Camera calibration parameters
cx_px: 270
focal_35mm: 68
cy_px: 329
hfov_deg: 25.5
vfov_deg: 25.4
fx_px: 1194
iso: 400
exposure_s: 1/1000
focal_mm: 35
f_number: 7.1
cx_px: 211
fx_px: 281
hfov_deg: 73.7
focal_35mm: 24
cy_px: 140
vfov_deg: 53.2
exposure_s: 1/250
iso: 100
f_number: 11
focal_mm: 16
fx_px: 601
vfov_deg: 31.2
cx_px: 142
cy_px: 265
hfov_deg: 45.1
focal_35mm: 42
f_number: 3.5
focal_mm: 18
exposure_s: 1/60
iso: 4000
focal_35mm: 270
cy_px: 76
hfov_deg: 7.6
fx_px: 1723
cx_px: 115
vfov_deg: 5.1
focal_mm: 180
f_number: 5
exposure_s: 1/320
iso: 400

---

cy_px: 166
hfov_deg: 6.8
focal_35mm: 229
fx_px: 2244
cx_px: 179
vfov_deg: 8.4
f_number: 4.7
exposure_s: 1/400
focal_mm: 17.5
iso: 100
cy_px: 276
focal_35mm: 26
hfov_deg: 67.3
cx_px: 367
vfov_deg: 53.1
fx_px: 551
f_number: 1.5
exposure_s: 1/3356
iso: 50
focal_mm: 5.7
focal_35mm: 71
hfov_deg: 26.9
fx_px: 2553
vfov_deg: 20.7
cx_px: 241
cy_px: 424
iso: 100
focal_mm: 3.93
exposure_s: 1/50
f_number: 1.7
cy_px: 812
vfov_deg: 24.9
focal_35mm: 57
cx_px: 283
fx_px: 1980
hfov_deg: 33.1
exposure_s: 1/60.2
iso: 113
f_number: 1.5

==

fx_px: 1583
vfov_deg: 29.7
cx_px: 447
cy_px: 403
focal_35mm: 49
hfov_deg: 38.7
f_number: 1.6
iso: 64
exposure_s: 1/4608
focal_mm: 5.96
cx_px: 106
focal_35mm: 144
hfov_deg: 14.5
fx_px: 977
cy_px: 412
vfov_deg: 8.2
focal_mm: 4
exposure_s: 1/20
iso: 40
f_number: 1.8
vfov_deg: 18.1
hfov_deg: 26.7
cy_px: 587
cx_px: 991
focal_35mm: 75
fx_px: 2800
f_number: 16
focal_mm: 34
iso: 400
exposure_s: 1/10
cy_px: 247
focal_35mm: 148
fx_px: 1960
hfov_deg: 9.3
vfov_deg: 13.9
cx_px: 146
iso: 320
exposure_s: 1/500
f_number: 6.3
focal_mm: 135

* _ABOUT THIS EXERCISE_
Your answer should be the lines above, from the line containing "focal_35mm: 49" up to and including the line containing "focal_mm: 135", reproduced exactly and with nothing else.

* _RESULT_
focal_35mm: 49
hfov_deg: 38.7
f_number: 1.6
iso: 64
exposure_s: 1/4608
focal_mm: 5.96
cx_px: 106
focal_35mm: 144
hfov_deg: 14.5
fx_px: 977
cy_px: 412
vfov_deg: 8.2
focal_mm: 4
exposure_s: 1/20
iso: 40
f_number: 1.8
vfov_deg: 18.1
hfov_deg: 26.7
cy_px: 587
cx_px: 991
focal_35mm: 75
fx_px: 2800
f_number: 16
focal_mm: 34
iso: 400
exposure_s: 1/10
cy_px: 247
focal_35mm: 148
fx_px: 1960
hfov_deg: 9.3
vfov_deg: 13.9
cx_px: 146
iso: 320
exposure_s: 1/500
f_number: 6.3
focal_mm: 135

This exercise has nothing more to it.